Quinoa Love. What is up with Quinoa? (pronounced: KEEN-waa) and why is it showing up in supermarkets, cereals, and menus all over!
Heres the scoop…
Quinoa is considered a ‘superfood’. It is actually a seed, not a grain, and so it is excellent for Celiacs. It has been consumed for more than 8,000 years in the Andes Mountains in South America. You know – where those incredible barefoot runners are from?
It contains all eight of the necessary amino acids which means it is a COMPLETE protein. In fact its protein content is equal to milk! It is super easy to digest and gluten-free. Super important for everyone, but especially for vegans and vegetarians who don’t get these nutrients from meat, are the B vitamins, iron, zinc, potassium, calcium and vitamin E. Quinoa strengthens the vital organs, specifically the kidneys, heart, and lungs and is also an ideal food for endurance energy!
Preparing Quinoa:
My number one tip is to rinse, rinse , rinse. Quinoa has a naturally occurring coating which tastes bitter. This is called saponin and its thought to be a defense mechanism for survival against birds and insects – what do you expect from a age old grain? Quinoa is generally rinsed before being packaged, but it is always best to do another rinse before you cook it.
Quinoa Cooking Method:
Generally when I cook quinoa I cook a large batch so I have enough to add to other dishes throughout the week. here is the basic recipe:
- 1 part quinoa
- 2 parts water
- salt to taste
Using a fine mesh strainer, rinse quinoa with cool water until the water runs clear. Combine quinoa and water in a saucepan. Cover and bring to a boil. Reduce heat to a simmer and continue to cook covered for 15 minutes or until all water has been absorbed. Remove from heat and let stand for 5 minutes covered; fluff with a fork. Season as you like.

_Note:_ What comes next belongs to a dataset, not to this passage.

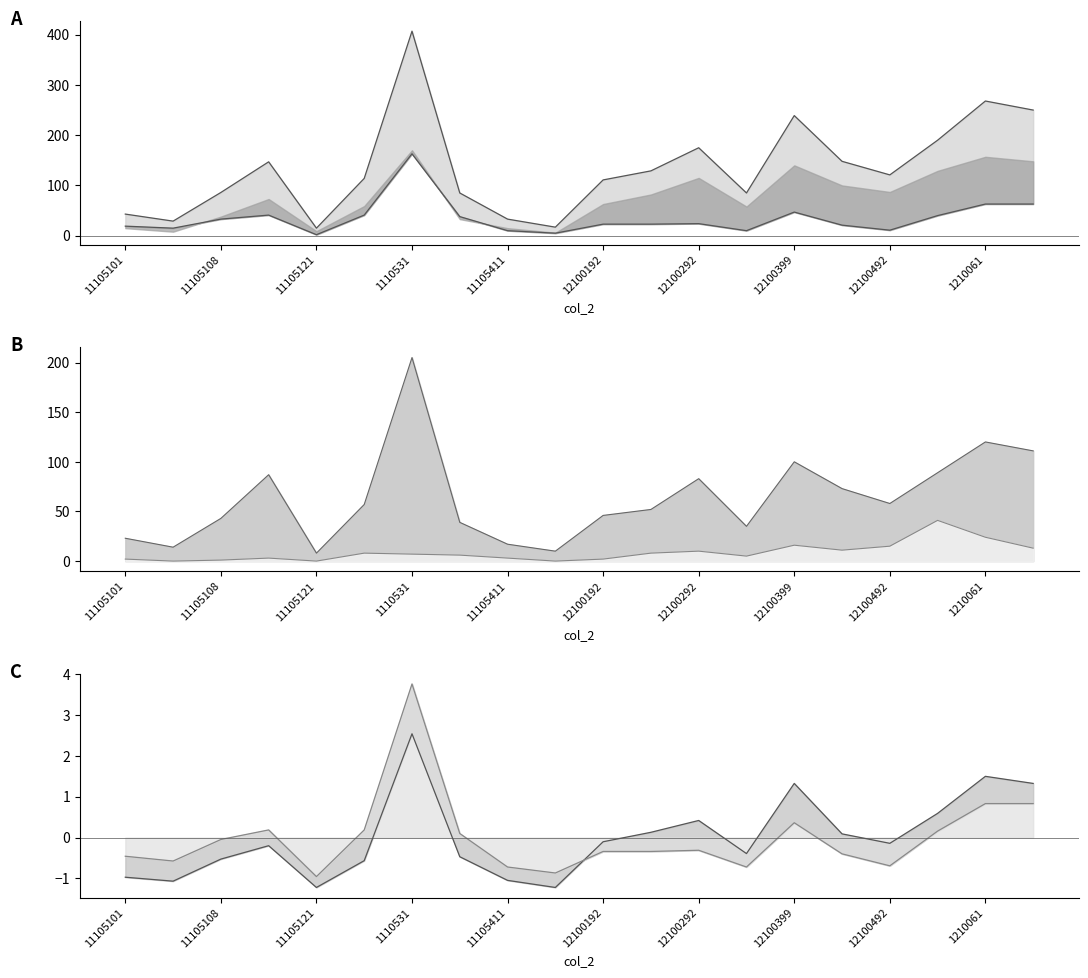

The col_3 line series shows 14.4 at 11105411. True or false?

False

Not only is quinoa delicious plain, with a little seasoning it can also be added to all sorts of dishes! Like rice, quinoa can be used as a side dish, a pilaf, a cold salad, a breakfast cereal or added to cookie dough. Your imagination is your only limitation! Here is a sweet and savory recipes for you to give this super seed a try! Enjoy!
Super Crunchy Quinoa Salad with Mojito Citrus Dressing
(Serves 1 large salad or 2 side salads)
Ingredients:
1/2 red bell pepper, small dice
1 small to med carrot, small dice
2 radishes, thinly sliced
Cucumber about 2”, small dice
handful of sugar snap peas, chopped
pile of baby mixed greens, rinsed
3/4 c. cooked quinoa, chilled
Toss ingredients together with dressing (below), sprinkle with some raw shelled hemp seeds and enjoy!
Mojito Citrus Dressing
Ingredients:
1 tbs dijon
1/2 tbs raw honey
1 shallot, minced
3-4 stems of mint, minced
3-4 stems of italian parsley, minced
juice of 1-2 ripe limes (you can substitute a lemon if you fancy)
1/2 c. olive oil
1/2 c. grapeseed oil or another neutral oil
salt and pepper to taste
In a small bowl, add honey, dijon, shallot. Whisk together and slowly incorporate oil while whisking. The dressing should get nice and thick . Add the herbs and juice of the lime. Season with salt and pepper to taste.